## THE EXERCISE
Copy all the records below, substituting "camera:" for every "pose:" and leaving everything else unchanged.

--- Begin RECORDS ---

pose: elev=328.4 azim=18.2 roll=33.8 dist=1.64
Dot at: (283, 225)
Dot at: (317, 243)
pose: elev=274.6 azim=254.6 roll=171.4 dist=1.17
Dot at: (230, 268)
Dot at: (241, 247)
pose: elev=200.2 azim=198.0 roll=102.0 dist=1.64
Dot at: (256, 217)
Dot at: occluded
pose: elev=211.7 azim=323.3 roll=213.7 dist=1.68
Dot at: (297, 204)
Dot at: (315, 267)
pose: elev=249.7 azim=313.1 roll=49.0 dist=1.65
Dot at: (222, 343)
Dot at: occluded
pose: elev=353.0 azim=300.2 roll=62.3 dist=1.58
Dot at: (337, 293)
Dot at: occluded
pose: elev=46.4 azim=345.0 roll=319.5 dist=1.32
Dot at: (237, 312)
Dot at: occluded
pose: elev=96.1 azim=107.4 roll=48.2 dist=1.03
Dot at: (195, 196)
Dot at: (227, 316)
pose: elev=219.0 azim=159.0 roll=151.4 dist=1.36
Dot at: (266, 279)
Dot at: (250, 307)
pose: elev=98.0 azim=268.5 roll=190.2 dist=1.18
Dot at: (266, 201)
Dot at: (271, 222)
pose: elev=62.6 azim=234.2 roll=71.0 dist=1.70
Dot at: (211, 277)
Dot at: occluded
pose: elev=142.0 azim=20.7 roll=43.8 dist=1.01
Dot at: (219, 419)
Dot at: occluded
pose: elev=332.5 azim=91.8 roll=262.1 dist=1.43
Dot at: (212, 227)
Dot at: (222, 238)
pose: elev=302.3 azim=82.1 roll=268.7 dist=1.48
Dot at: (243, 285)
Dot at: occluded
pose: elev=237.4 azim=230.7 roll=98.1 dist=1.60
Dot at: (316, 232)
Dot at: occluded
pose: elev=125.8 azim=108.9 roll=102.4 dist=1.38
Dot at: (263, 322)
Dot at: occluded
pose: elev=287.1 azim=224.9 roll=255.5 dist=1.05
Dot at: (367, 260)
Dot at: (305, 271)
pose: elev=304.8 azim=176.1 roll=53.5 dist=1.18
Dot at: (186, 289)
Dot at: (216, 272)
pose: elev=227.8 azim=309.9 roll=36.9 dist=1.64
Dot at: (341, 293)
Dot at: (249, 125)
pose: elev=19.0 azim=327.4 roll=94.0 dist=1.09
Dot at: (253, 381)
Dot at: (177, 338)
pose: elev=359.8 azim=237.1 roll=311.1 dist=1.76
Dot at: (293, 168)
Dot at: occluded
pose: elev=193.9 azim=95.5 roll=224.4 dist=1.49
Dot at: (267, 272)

--- End RECORDS ---

## REPLY TO THE TASK
camera: elev=328.4 azim=18.2 roll=33.8 dist=1.64
Dot at: (283, 225)
Dot at: (317, 243)
camera: elev=274.6 azim=254.6 roll=171.4 dist=1.17
Dot at: (230, 268)
Dot at: (241, 247)
camera: elev=200.2 azim=198.0 roll=102.0 dist=1.64
Dot at: (256, 217)
Dot at: occluded
camera: elev=211.7 azim=323.3 roll=213.7 dist=1.68
Dot at: (297, 204)
Dot at: (315, 267)
camera: elev=249.7 azim=313.1 roll=49.0 dist=1.65
Dot at: (222, 343)
Dot at: occluded
camera: elev=353.0 azim=300.2 roll=62.3 dist=1.58
Dot at: (337, 293)
Dot at: occluded
camera: elev=46.4 azim=345.0 roll=319.5 dist=1.32
Dot at: (237, 312)
Dot at: occluded
camera: elev=96.1 azim=107.4 roll=48.2 dist=1.03
Dot at: (195, 196)
Dot at: (227, 316)
camera: elev=219.0 azim=159.0 roll=151.4 dist=1.36
Dot at: (266, 279)
Dot at: (250, 307)
camera: elev=98.0 azim=268.5 roll=190.2 dist=1.18
Dot at: (266, 201)
Dot at: (271, 222)
camera: elev=62.6 azim=234.2 roll=71.0 dist=1.70
Dot at: (211, 277)
Dot at: occluded
camera: elev=142.0 azim=20.7 roll=43.8 dist=1.01
Dot at: (219, 419)
Dot at: occluded
camera: elev=332.5 azim=91.8 roll=262.1 dist=1.43
Dot at: (212, 227)
Dot at: (222, 238)
camera: elev=302.3 azim=82.1 roll=268.7 dist=1.48
Dot at: (243, 285)
Dot at: occluded
camera: elev=237.4 azim=230.7 roll=98.1 dist=1.60
Dot at: (316, 232)
Dot at: occluded
camera: elev=125.8 azim=108.9 roll=102.4 dist=1.38
Dot at: (263, 322)
Dot at: occluded
camera: elev=287.1 azim=224.9 roll=255.5 dist=1.05
Dot at: (367, 260)
Dot at: (305, 271)
camera: elev=304.8 azim=176.1 roll=53.5 dist=1.18
Dot at: (186, 289)
Dot at: (216, 272)
camera: elev=227.8 azim=309.9 roll=36.9 dist=1.64
Dot at: (341, 293)
Dot at: (249, 125)
camera: elev=19.0 azim=327.4 roll=94.0 dist=1.09
Dot at: (253, 381)
Dot at: (177, 338)
camera: elev=359.8 azim=237.1 roll=311.1 dist=1.76
Dot at: (293, 168)
Dot at: occluded
camera: elev=193.9 azim=95.5 roll=224.4 dist=1.49
Dot at: (267, 272)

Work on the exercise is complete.